La concezione della donna subordinata era sostenuta da precetti divini dai quali scaturiva anche la divisione dei compiti. La donna dovrà essere in grado di sovraintendere a tutte le questioni domestiche della proprietà, attività in armonia con la propria costituzione fisica dispostale per natura dagli dei.

Un altro aspetto su cui Senofonte pone l’accento è l’attenzione al dettaglio (akribeia), non come qualità ma come vero e proprio modus operandi. Vi è un’estrema attenzione al calcolo economico: il buon economo deve saper amministrare le sostanze con minuzia. Questo percorso risponderebbe non solo all’esigenza economica, ma soprattutto alla questione etica: per Senofonte il valore è infatti strettamente collegato alla virtù.

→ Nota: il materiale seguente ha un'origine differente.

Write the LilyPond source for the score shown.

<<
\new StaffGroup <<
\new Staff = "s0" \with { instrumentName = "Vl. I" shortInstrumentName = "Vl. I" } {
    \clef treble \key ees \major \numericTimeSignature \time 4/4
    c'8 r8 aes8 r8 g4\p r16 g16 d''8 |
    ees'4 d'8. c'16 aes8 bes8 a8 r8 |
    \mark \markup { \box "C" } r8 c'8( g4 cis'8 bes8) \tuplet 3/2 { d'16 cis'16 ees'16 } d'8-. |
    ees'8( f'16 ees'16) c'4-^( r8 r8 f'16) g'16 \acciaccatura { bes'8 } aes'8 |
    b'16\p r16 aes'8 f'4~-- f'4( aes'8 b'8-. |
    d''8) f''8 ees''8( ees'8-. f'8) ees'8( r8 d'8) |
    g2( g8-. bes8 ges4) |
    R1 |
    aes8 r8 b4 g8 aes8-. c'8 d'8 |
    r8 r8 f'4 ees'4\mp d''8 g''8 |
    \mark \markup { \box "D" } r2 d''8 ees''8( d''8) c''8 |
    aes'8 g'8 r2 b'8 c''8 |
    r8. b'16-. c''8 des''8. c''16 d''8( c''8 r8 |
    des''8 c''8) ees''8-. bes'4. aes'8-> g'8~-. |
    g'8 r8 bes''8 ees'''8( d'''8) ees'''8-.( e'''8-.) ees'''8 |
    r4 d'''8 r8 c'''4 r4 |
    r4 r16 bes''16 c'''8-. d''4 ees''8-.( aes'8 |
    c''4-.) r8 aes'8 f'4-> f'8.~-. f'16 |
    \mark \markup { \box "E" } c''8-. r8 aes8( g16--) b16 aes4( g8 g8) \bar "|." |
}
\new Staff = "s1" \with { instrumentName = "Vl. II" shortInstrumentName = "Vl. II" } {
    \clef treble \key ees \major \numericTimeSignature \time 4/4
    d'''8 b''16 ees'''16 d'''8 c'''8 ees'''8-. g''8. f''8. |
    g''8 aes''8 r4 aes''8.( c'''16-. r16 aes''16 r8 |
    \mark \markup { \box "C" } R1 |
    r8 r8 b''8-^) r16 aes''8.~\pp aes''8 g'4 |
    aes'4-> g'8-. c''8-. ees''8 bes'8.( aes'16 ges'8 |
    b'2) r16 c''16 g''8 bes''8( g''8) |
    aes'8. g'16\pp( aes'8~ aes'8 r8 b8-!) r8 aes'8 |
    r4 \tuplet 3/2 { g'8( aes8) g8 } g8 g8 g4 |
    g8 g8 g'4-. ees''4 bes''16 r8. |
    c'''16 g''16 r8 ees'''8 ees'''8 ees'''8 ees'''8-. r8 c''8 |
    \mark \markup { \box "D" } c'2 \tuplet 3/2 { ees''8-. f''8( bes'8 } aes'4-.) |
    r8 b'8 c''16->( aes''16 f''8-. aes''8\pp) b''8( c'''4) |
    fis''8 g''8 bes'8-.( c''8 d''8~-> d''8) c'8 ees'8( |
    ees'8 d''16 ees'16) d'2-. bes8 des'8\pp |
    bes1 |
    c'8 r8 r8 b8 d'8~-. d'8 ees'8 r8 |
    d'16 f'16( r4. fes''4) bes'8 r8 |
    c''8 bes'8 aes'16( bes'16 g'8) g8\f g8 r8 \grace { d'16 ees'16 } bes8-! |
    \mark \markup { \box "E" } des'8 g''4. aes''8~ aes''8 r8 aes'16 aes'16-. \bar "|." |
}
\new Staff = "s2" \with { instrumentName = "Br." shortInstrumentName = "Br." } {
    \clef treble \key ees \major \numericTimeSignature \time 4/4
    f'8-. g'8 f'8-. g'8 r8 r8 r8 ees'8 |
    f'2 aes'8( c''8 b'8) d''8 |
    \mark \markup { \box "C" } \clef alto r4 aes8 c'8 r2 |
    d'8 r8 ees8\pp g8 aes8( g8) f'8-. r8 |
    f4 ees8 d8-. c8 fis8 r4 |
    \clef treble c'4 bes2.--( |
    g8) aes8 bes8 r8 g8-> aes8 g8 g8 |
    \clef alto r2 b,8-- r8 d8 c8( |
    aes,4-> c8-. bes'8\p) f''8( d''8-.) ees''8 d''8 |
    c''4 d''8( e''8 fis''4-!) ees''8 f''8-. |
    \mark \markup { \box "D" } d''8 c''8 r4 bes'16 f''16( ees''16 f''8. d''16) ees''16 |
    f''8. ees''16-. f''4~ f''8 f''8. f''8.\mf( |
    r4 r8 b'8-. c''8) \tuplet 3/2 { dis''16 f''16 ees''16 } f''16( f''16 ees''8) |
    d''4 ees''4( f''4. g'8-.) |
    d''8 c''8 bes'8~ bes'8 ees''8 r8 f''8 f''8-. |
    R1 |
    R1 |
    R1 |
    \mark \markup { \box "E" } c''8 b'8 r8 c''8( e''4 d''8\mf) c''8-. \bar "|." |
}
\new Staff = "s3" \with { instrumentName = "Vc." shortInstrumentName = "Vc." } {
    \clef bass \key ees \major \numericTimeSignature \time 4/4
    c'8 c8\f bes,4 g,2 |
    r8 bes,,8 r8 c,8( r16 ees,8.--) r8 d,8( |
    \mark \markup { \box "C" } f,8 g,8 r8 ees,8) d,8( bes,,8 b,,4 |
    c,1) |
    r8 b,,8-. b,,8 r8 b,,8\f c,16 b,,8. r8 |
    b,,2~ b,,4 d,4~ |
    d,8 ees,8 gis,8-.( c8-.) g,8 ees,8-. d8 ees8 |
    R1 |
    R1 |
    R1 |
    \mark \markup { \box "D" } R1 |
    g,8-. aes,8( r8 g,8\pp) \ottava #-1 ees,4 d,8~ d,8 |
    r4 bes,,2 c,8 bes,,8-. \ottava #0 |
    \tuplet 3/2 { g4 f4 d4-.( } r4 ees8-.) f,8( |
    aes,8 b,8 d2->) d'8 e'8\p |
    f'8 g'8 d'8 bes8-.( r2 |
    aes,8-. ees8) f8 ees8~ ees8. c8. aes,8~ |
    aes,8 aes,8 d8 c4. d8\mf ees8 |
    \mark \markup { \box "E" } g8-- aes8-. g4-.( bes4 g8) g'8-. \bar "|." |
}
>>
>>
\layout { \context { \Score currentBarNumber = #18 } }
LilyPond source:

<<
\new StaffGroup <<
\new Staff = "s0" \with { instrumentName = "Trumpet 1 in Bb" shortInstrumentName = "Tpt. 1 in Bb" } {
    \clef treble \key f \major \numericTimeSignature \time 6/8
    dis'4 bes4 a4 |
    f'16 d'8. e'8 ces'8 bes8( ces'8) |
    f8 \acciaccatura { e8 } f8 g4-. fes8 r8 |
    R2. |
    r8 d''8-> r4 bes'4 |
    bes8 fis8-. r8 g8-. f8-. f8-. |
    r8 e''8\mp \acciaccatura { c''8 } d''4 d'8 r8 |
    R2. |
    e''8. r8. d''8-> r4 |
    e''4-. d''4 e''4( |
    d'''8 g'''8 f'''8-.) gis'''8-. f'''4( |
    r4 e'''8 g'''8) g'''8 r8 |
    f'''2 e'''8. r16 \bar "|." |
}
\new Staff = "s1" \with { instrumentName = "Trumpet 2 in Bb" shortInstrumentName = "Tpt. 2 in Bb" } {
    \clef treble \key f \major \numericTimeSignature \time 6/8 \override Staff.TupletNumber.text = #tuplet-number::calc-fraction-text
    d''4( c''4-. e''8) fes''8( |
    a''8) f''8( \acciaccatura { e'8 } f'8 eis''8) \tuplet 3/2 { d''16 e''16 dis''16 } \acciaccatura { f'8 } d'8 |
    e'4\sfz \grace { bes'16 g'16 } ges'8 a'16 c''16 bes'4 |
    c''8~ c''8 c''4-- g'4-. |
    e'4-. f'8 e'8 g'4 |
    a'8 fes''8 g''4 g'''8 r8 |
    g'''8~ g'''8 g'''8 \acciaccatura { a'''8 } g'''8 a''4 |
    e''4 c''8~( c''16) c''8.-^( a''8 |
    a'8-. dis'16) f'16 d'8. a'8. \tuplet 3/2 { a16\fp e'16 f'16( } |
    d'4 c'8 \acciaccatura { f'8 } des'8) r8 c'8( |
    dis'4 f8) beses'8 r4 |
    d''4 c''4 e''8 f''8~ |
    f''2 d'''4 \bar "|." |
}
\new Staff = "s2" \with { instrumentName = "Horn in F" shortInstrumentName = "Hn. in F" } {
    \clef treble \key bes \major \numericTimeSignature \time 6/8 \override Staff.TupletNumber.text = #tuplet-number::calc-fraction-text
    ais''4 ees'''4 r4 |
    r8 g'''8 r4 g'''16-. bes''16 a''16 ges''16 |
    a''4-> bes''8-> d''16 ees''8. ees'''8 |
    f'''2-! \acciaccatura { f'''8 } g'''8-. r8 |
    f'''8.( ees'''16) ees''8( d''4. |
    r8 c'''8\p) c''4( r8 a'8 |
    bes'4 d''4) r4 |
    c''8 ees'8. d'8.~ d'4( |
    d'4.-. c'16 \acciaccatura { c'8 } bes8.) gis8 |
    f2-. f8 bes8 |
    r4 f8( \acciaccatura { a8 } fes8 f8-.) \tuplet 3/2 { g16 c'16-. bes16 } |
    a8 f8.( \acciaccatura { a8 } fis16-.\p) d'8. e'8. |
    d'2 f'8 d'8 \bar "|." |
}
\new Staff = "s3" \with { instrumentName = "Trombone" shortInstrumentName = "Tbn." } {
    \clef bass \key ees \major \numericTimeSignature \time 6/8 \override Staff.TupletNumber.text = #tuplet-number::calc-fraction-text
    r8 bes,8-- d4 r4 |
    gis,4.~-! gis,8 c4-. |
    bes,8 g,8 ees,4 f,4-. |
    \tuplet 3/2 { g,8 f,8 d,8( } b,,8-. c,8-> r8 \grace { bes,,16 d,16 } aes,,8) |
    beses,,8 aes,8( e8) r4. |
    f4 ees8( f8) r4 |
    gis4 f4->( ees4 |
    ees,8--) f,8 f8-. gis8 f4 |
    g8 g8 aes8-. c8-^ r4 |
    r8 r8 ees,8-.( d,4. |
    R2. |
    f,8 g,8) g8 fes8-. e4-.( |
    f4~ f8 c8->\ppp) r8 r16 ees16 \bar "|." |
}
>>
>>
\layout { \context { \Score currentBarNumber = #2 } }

Il patrimonio non viene determinato solo in base alla quantità di beni che lo compongono ma acquisisce valore in base alla virtù che manifesta colui che l’amministra verso la società. Perciò quanto più l’economo sarà virtuoso, tanto maggiore sarà il controvalore del suo patrimonio.

La donna, di riflesso, attraverso un’adeguata amministrazione economica del patrimonio famigliare, non ricerca il mero utile nella sua accezione egoistica ma il bene comune, che costituisce il fine ultimo dell’economia.

Sicuramente Senofonte era rimasto colpito dai costumi persiani e dipinge il ritratto della moglie di Iscomaco come icona della civiltà di questo popolo così vicino e contemporaneo ma così diverso nella gestione della quotidianità domestica.